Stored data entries
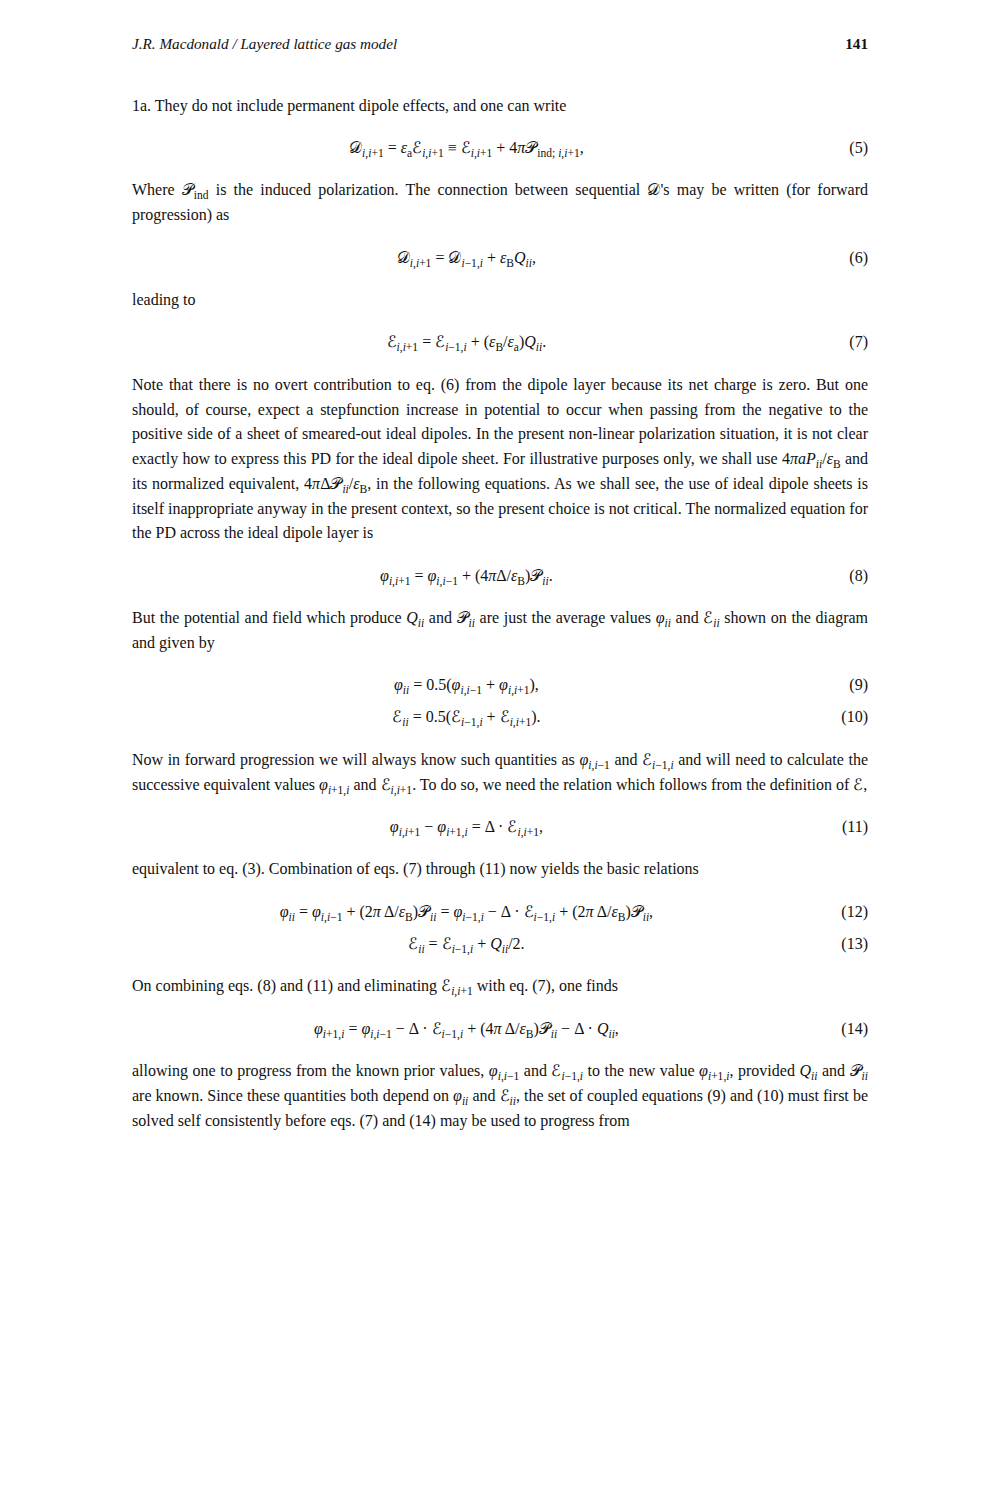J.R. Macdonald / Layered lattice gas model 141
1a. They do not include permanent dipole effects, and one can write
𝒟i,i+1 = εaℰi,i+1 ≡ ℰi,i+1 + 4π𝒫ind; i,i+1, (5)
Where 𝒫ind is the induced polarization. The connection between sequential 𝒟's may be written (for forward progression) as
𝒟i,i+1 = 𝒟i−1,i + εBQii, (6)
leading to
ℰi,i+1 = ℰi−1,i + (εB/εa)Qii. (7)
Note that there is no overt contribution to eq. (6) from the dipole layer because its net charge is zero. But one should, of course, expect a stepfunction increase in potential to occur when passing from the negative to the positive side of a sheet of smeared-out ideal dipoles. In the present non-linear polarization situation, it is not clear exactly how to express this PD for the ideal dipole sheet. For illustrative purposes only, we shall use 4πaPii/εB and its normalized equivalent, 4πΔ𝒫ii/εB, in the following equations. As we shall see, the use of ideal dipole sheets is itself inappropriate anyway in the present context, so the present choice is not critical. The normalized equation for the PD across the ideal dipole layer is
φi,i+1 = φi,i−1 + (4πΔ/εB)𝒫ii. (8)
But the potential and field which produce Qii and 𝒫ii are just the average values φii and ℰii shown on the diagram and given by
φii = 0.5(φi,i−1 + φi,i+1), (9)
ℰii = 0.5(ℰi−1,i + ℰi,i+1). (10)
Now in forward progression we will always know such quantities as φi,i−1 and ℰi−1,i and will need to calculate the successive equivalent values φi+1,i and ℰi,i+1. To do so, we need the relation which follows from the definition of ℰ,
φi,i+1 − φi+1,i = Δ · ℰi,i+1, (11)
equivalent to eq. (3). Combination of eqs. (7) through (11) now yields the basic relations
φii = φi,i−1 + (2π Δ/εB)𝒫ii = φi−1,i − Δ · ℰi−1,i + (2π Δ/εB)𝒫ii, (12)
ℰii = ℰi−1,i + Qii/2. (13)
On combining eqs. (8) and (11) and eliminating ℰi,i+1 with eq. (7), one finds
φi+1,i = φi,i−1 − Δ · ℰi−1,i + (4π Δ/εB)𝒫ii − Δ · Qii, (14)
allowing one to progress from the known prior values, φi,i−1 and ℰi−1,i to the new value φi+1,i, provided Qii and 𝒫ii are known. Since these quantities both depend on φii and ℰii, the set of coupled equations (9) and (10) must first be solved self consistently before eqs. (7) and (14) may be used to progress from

(WORK REQUEST): Filter the records above for "dipole" and copy every matching line.

(RESPONSE TO THIS TASK):
1a. They do not include permanent dipole effects, and one can write
Note that there is no overt contribution to eq. (6) from the dipole layer because its net charge is zero. But one should, of course, expect a stepfunction increase in potential to occur when passing from the negative to the positive side of a sheet of smeared-out ideal dipoles. In the present non-linear polarization situation, it is not clear exactly how to express this PD for the ideal dipole sheet. For illustrative purposes only, we shall use 4πaPii/εB and its normalized equivalent, 4πΔ𝒫ii/εB, in the following equations. As we shall see, the use of ideal dipole sheets is itself inappropriate anyway in the present context, so the present choice is not critical. The normalized equation for the PD across the ideal dipole layer is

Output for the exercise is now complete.